Goldman Sachs Group Inc. cut its forecast for U.S. economic growth after Senator Joe Manchin rejected the Biden administration’s roughly US$2 trillion tax-and-spend program, leaving Democrats with few options for reviving the economic agenda.

Goldman said in a research note Sunday that the likely failure of the Build Back Better legislation had prompted it to lower its real gross domestic product forecasts in 2022 to:

  • 2 per cent in the first quarter from 3 per cent previously
  • 3 per cent in the second quarter versus. 3.5 per cent before; and
  • 2.75 per cent in the third quarter from 3 per cent prior

 “We recently put the probability of a modified version of the BBB legislation passing at slightly better than even but, in light of Manchin’s comments, the odds have clearly declined and we will remove the assumption from our forecast,” Goldman economists led by Jan Hatzius said. 

Manchin’s announcement caught the White House off guard, following weeks of negotiations between President Joe Biden and the West Virginia Democrat and just a day after the Senate adjourned for the holidays. 

The administration now must determine whether it can salvage some of the tax-and-spending bill to address Manchin’s demands while maintaining the support of the rest of the Democratic caucus.

Goldman said its forecast for headline CPI to reach as high as 7 per cent in the next few months before easing means the inflation concerns Manchin and others had expressed are likely to persist, making passage more difficult. It said the omicron variant is also likely to shift political attention back to virus-related issues and away from long-term reforms.

In terms of monetary policy, it said most Federal Reserve officials likely expected the BBB Act or something like it to become law, adding that a failure to pass it “would introduce some risk” to Goldman’s expectation the FOMC will deliver the first interest-rate hike in March.
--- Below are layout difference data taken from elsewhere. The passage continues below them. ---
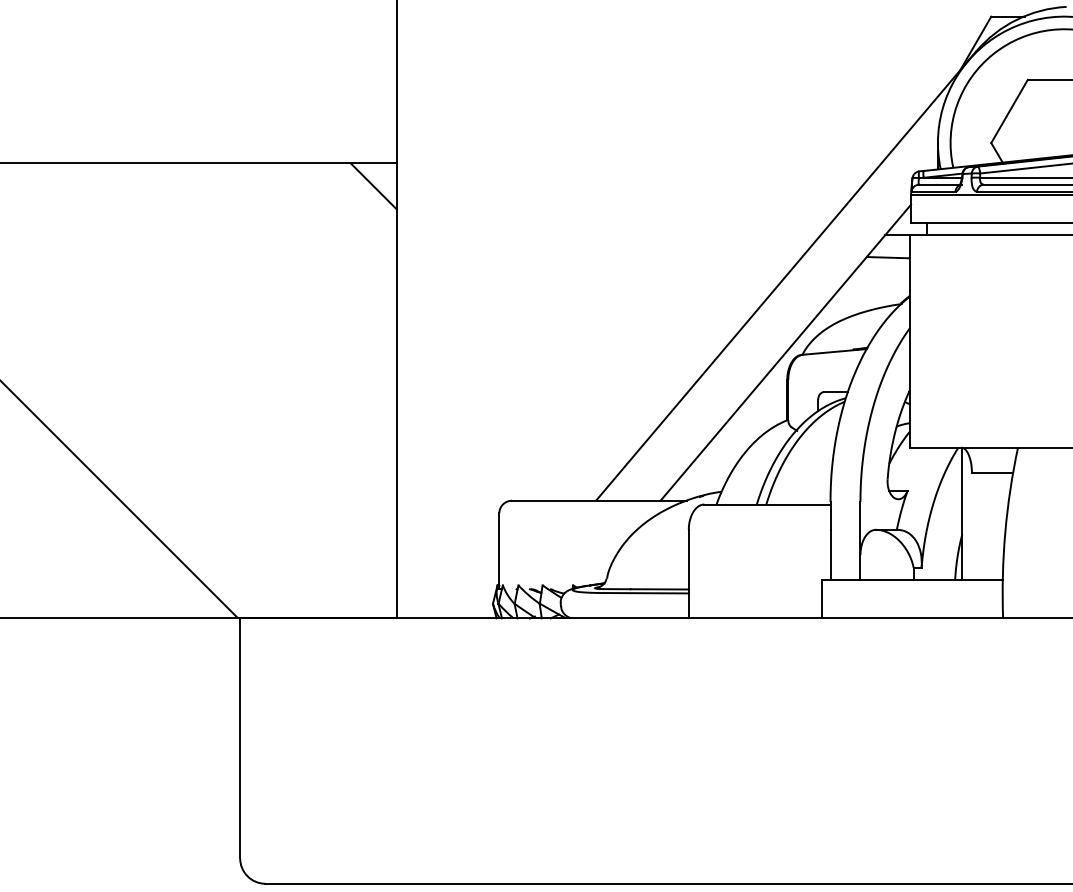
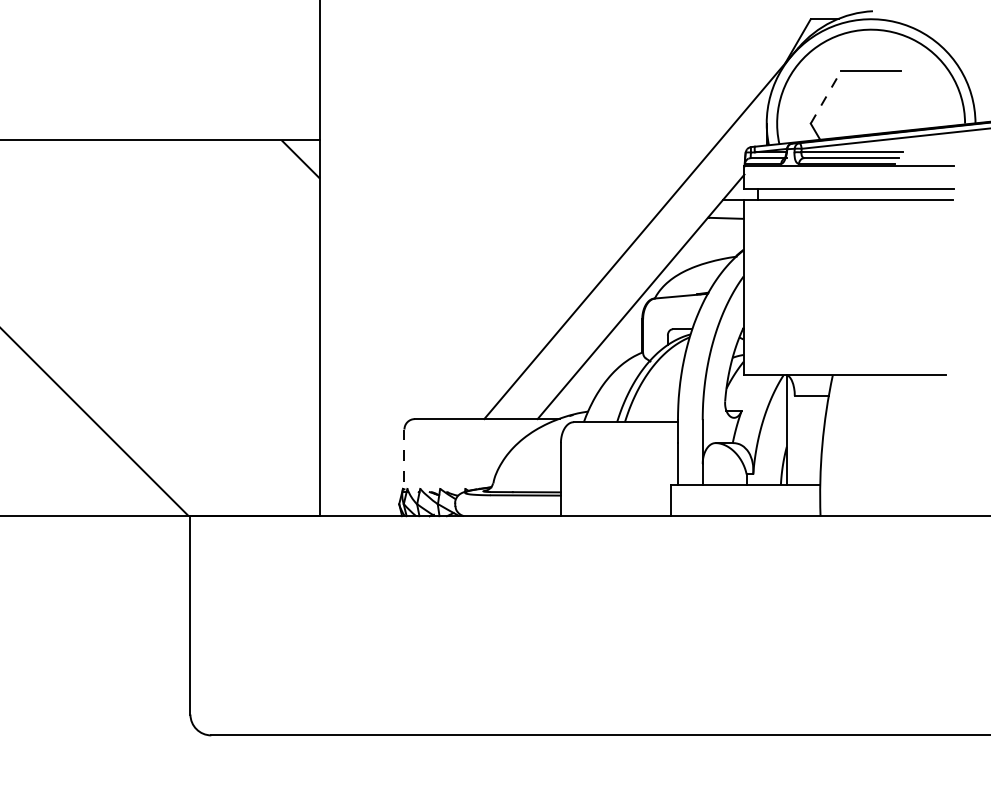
line: (1010, 111) -> (826, 97), solid -> dashed
line: (499, 552) -> (404, 461), solid -> dashed

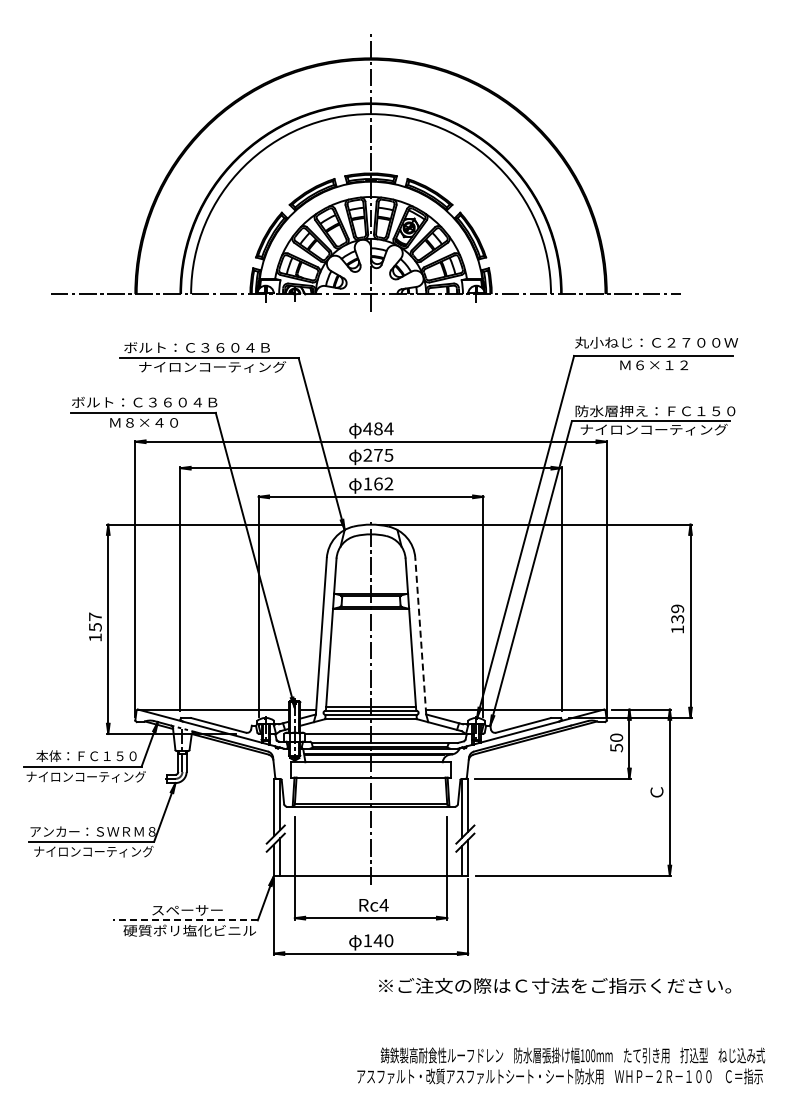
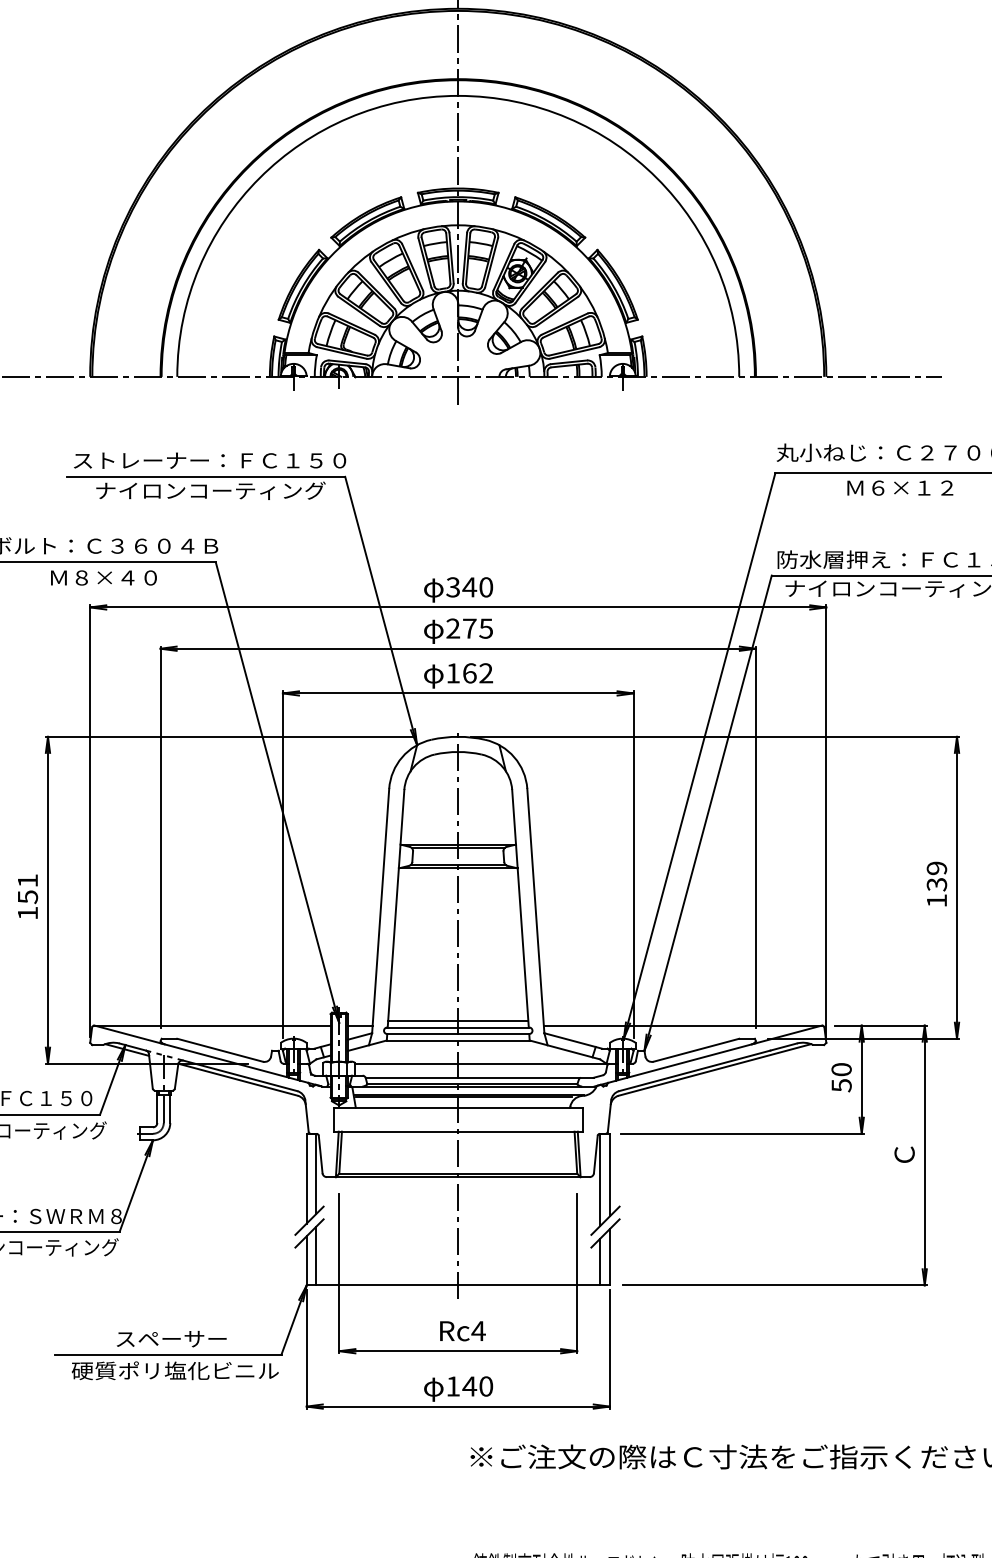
text: (211, 347) -> (209, 460), ボルト：Ｃ３６０４Ｂ -> ストレーナー：ＦＣ１５０
text: (378, 428) -> (469, 586), 484 -> 340
text: (95, 616) -> (28, 880), 157 -> 151
line: (420, 635) -> (535, 909), dashed -> solid
line: (184, 920) -> (166, 1354), dashed -> solid

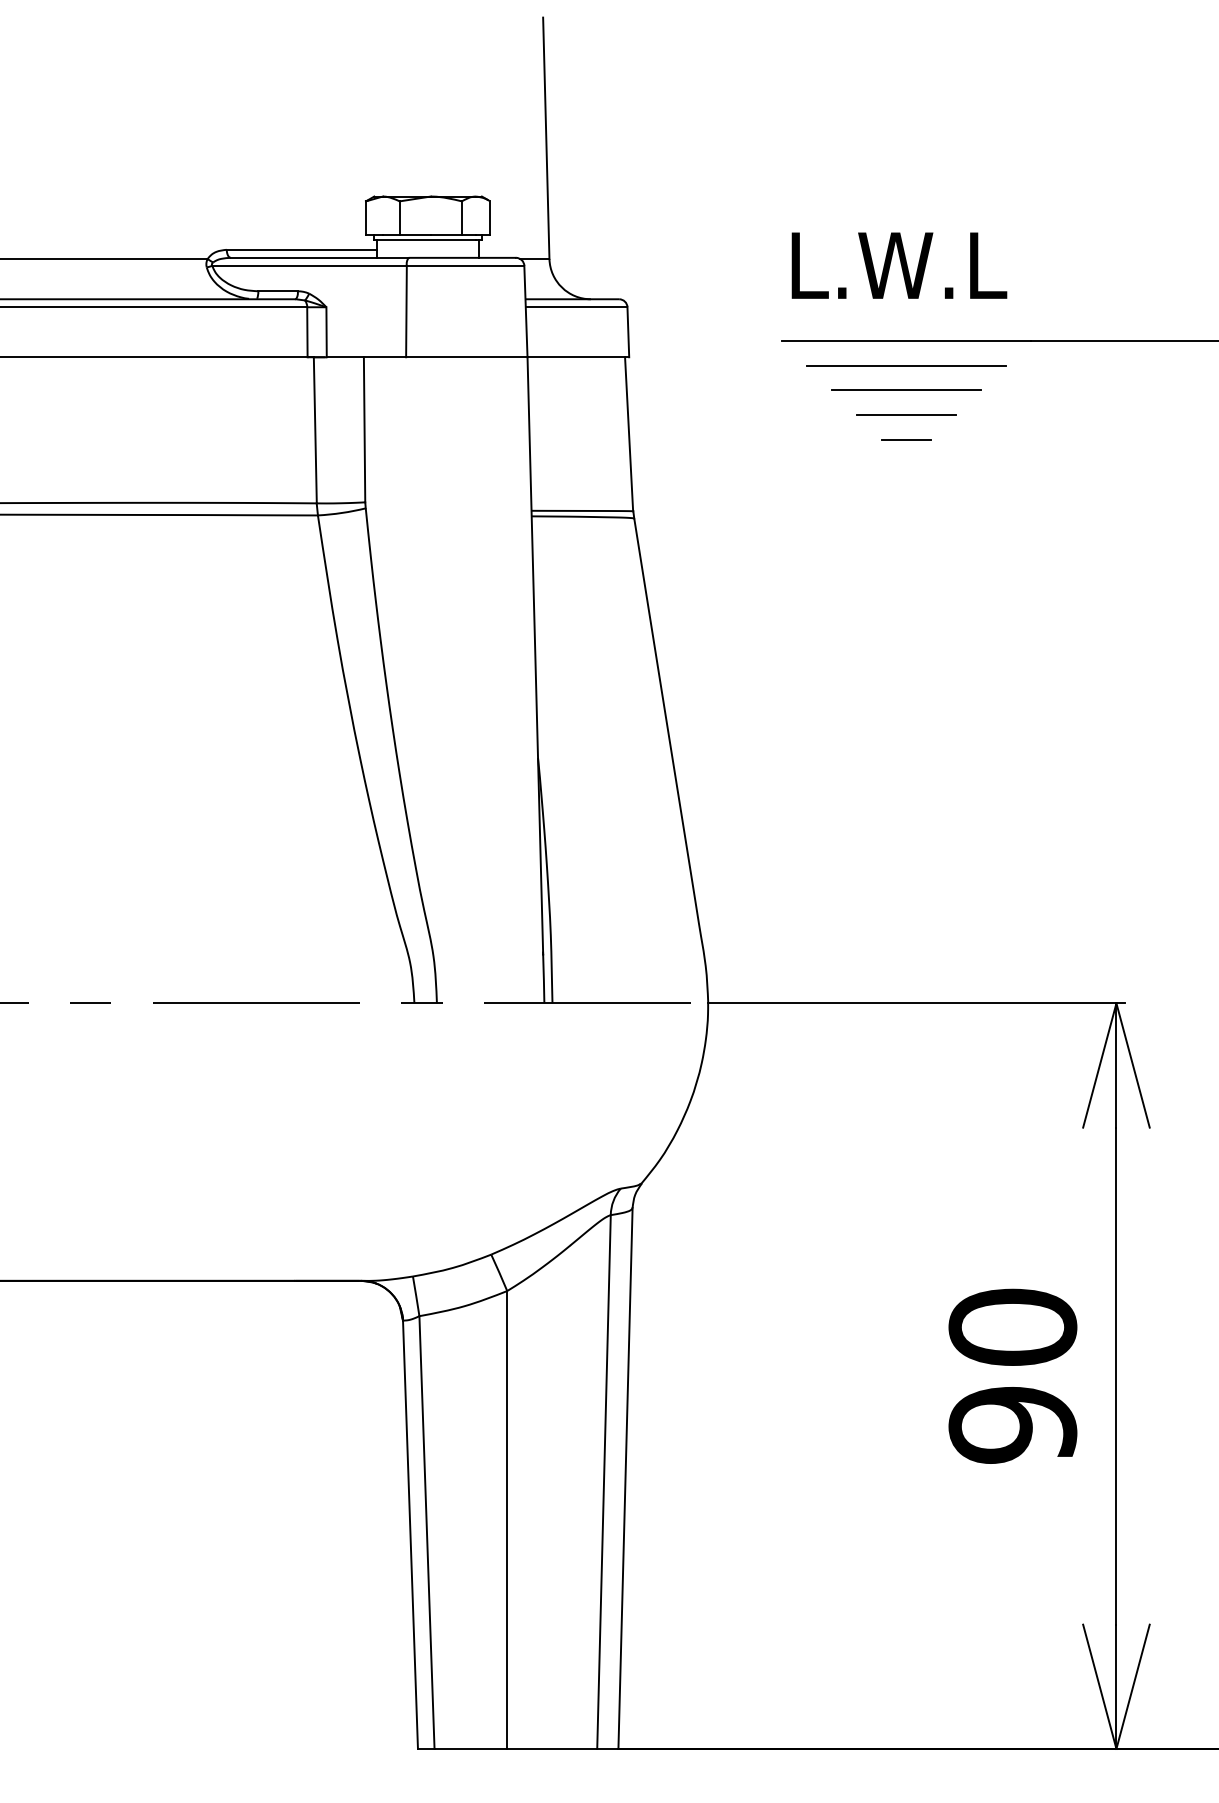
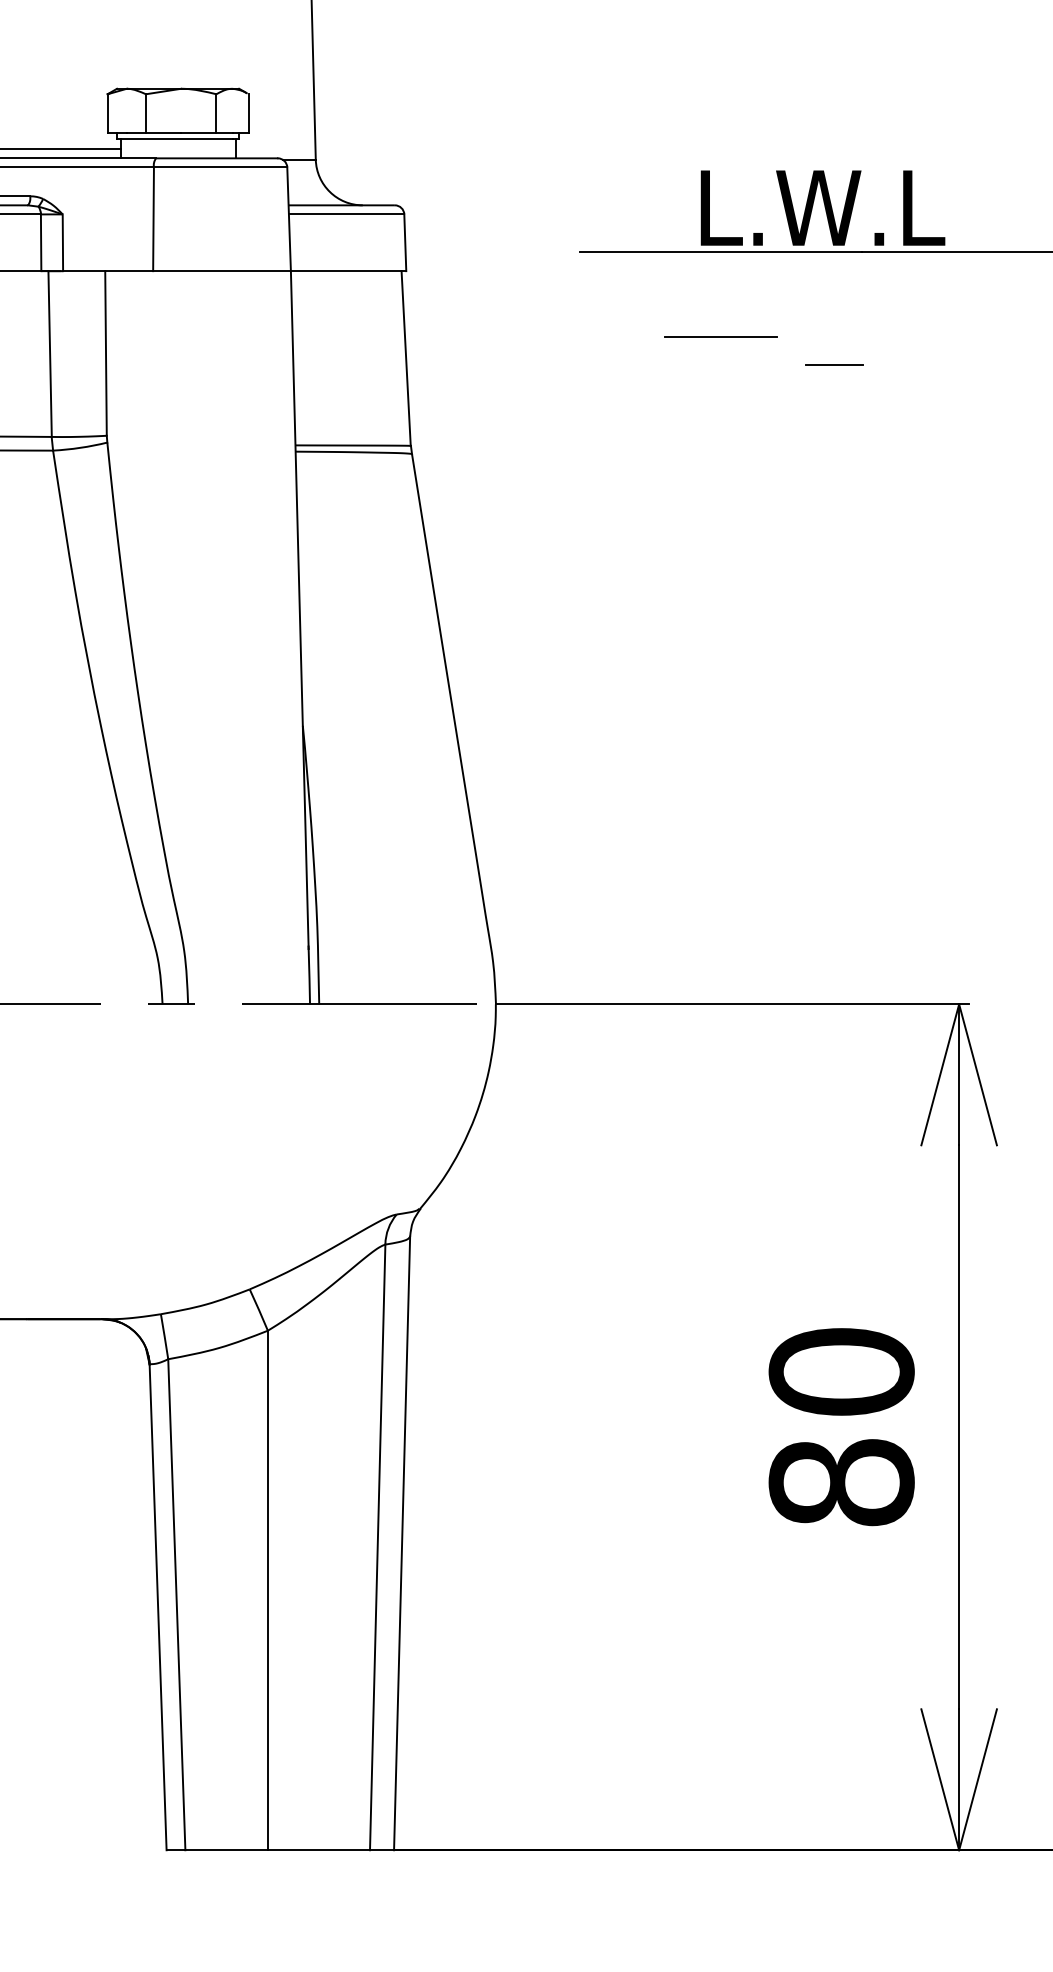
text: (899, 265) -> (823, 207), moved
line: (906, 365) -> (720, 280), removed
line: (906, 390) -> (720, 308), removed
line: (906, 439) -> (834, 364), moved
text: (1012, 1424) -> (841, 1482), 90 -> 80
The note added there “is still a good chance” that Congress enacts a much smaller set of fiscal proposals dealing with manufacturing incentives and supply chain issues.

“There is also still a chance that Congress retroactively extends the expanded child tax credit, with some modifications, though we think the odds of this occurring are less than even,” Goldman said.

S&P 500 futures dropped as much as 0.9 per cent on Monday, while yields on 10-year Treasuries fell three basis points as risk-off sentiment swept markets. Asian stocks dropped.